Measurement of cranial capacity in hominis has been long used to examine the evolutionary development of increased brain size, allowing for comparing and contrasting among hominin skulls and between primates and hominins. Similarly, the post-orbital constriction index has become a form to compare and contrast craniums with the possibility of determining the relative age and evolutionary place of a new found hominin. Cranial capacity and post-orbital constriction index can demonstrate a correlation between increased brain size and reduced post-orbital constriction. For example, the average cranial capacity for Australopithecines is 440 cc, and the post-orbital constriction index is 0.66. However, with the evolutionary change in brain size in Australopithecines to the Homo genus, the average cranial capacity for Homo Habilis is 640 cc, and the post-orbital constriction index is 0.72. More specifically, in a departure from Homo erectus, Homo sapiens manifests an absolutely reduced post-orbital constriction (post-orbital constriction disappears) and a post-orbital constriction index of 0.92 due to increase in cranial capacity, about 1,350 cc. From the Australopithecines to the Homo genus, along with an increase in cranial capacity, a transition from intermediate constriction to reduced constriction is visible, and eventually disappearance. Brain growth has changed both the appearance of the sagittal crest and post-orbital constriction. KNM-ER 406, the skull of a Paranthropus, brain volume estimated to 410 cm^{3} with a visible sagittal crest and mild or intermediate post-orbital constriction but KNM-ER 37333, the skull of a Homo erectus, brain volume of 850 cm^{3} with no visual sagittal crest and an almost not present or reduced post-orbital constriction.

== Minatogawa I and IV and Dali ==
Minatogawa I-IV cranium were discovered in Okinawa Island in 1970–1971. The skulls and other fossils found associated were dated to be 15,000-20,000 years old, with a chance of being slightly older.

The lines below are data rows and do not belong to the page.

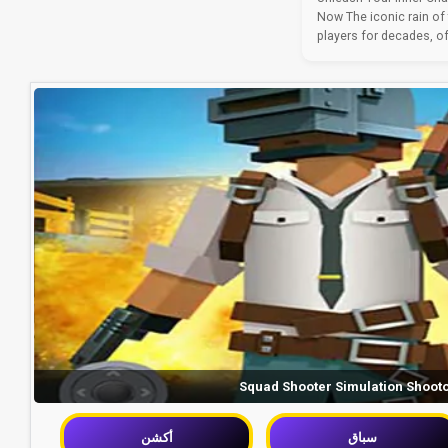
Now The iconic rain of
players for decades, off
Squad Shooter Simulation Shoot
أكشن
سباق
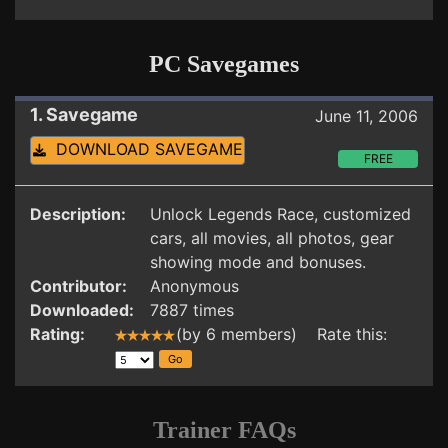
PC Savegames
1. Savegame
June 11, 2006
DOWNLOAD SAVEGAME
FREE
Description:
Unlock Legends Race, customized
cars, all movies, all photos, gear
showing mode and bonuses.
Contributor:
Anonymous
Downloaded:
7887 times
Rating:
(by 6 members) Rate this:
Trainer FAQs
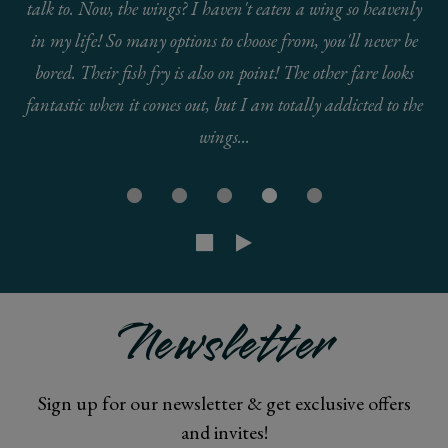
talk to. Now, the wings? I haven't eaten a wing so heavenly
in my life! So many options to choose from, you'll never be
bored. Their fish fry is also on point! The other fare looks
fantastic when it comes out, but I am totally addicted to the
wings...
Newsletter
Sign up for our newsletter & get exclusive offers
and invites!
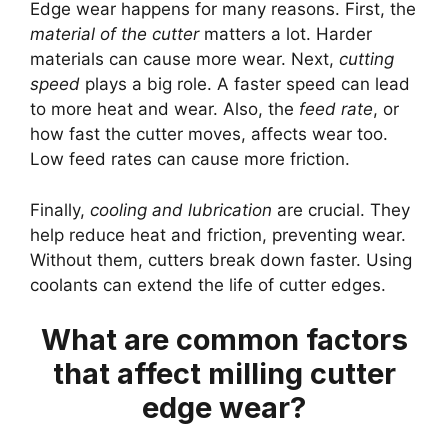
Edge wear happens for many reasons. First, the
material of the cutter
matters a lot. Harder
materials can cause more wear. Next,
cutting
speed
plays a big role. A faster speed can lead
to more heat and wear. Also, the
feed rate
, or
how fast the cutter moves, affects wear too.
Low feed rates can cause more friction.
Finally,
cooling and lubrication
are crucial. They
help reduce heat and friction, preventing wear.
Without them, cutters break down faster. Using
coolants can extend the life of cutter edges.
What are common factors
that affect milling cutter
edge wear?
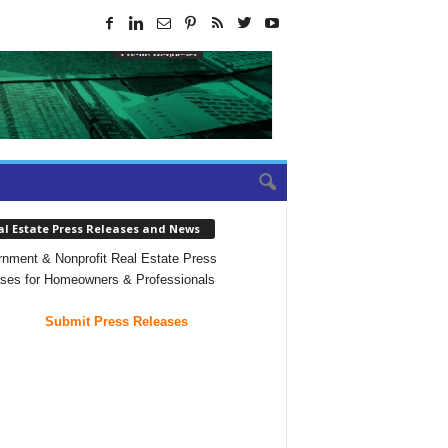
al Estate Press Releases and News
nment & Nonprofit Real Estate Press
ses for Homeowners & Professionals
Submit Press Releases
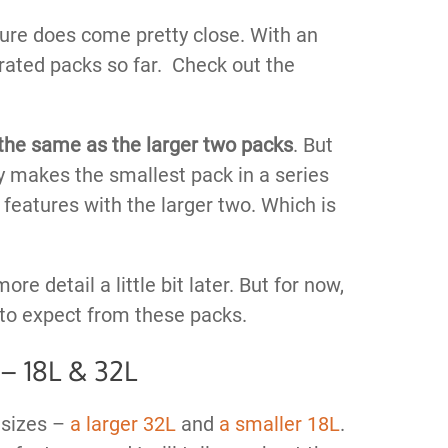
sure does come pretty close. With an
 rated packs so far. Check out the
 the same as the larger two packs
. But
ly makes the smallest pack in a series
 features with the larger two. Which is
ore detail a little bit later. But for now,
to expect from these packs.
 – 18L & 32L
 sizes –
a larger 32L
and
a smaller 18L
.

In a study led by Daisuke Kubo, Reiko T. Kono, and Gen Suwa, the craniums for Minatogawa I and IV were further examined to identify cranial capacity and concluded that Minatogawa I's estimated cranial size is 1335 cc and Minatogawa IV's is 1170 cc, very close to the average cranial size of modern Homo sapiens. Kubo, et al. identify two possible forms of measuring post-orbital constriction, established by measuring the anterior, closer to the face, and posterior of the cranium. Researchers conclude that both crania demonstrate a marked or almost reduced post-orbital constriction in both measurements of post-orbital constriction, compared to modern Homo sapiens.

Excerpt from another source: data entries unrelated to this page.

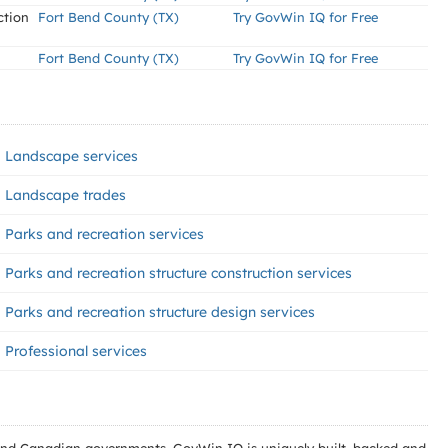
ction
Fort Bend County (TX)
Try GovWin IQ for Free
Fort Bend County (TX)
Try GovWin IQ for Free
Landscape services
Landscape trades
Parks and recreation services
Parks and recreation structure construction services
Parks and recreation structure design services
Professional services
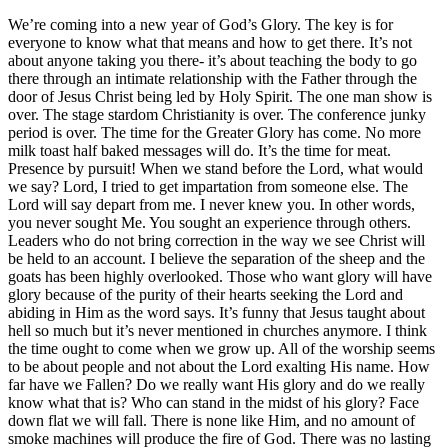
We’re coming into a new year of God’s Glory. The key is for
everyone to know what that means and how to get there. It’s not
about anyone taking you there- it’s about teaching the body to go
there through an intimate relationship with the Father through the
door of Jesus Christ being led by Holy Spirit. The one man show is
over. The stage stardom Christianity is over. The conference junky
period is over. The time for the Greater Glory has come. No more
milk toast half baked messages will do. It’s the time for meat.
Presence by pursuit! When we stand before the Lord, what would
we say? Lord, I tried to get impartation from someone else. The
Lord will say depart from me. I never knew you. In other words,
you never sought Me. You sought an experience through others.
Leaders who do not bring correction in the way we see Christ will
be held to an account. I believe the separation of the sheep and the
goats has been highly overlooked. Those who want glory will have
glory because of the purity of their hearts seeking the Lord and
abiding in Him as the word says. It’s funny that Jesus taught about
hell so much but it’s never mentioned in churches anymore. I think
the time ought to come when we grow up. All of the worship seems
to be about people and not about the Lord exalting His name. How
far have we Fallen? Do we really want His glory and do we really
know what that is? Who can stand in the midst of his glory? Face
down flat we will fall. There is none like Him, and no amount of
smoke machines will produce the fire of God. There was no lasting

The Dali cranium was discovered in 1978 in Dali County, Shaanxi. The cranium is described to be large with some robust features similar to early Western Homo sapiens and noticeable differentiation from the cranium of Homo erectus found in Zhoukoudian. The Dali cranium was found to exhibit a pronounced or almost reduced post-orbital constriction with a post-orbital constriction index of 0.85, much stronger than primates and early hominin and falling fairly close to the post-orbital constriction index of Homo sapiens. The Dali cranium is an example of the evolutionary development of post-orbital constriction as brain size enlarges and develops similar features found in modern Homo sapiens.

== Temporalis muscle ==
In species such as baboons and African great apes, an increase in the available capacity of the infratemporal fossa is simultaneously accompanied by a constriction in the sagittal plane. As such, the anterior and posterior portions of the anterior temporalis muscle are inversely correlated in size, with the anterior being larger. Although the temporalis muscle is used for chewing, there is no evidence that the supraorbital structure of primates is dependent upon their respective chewing habits or dietary preferences.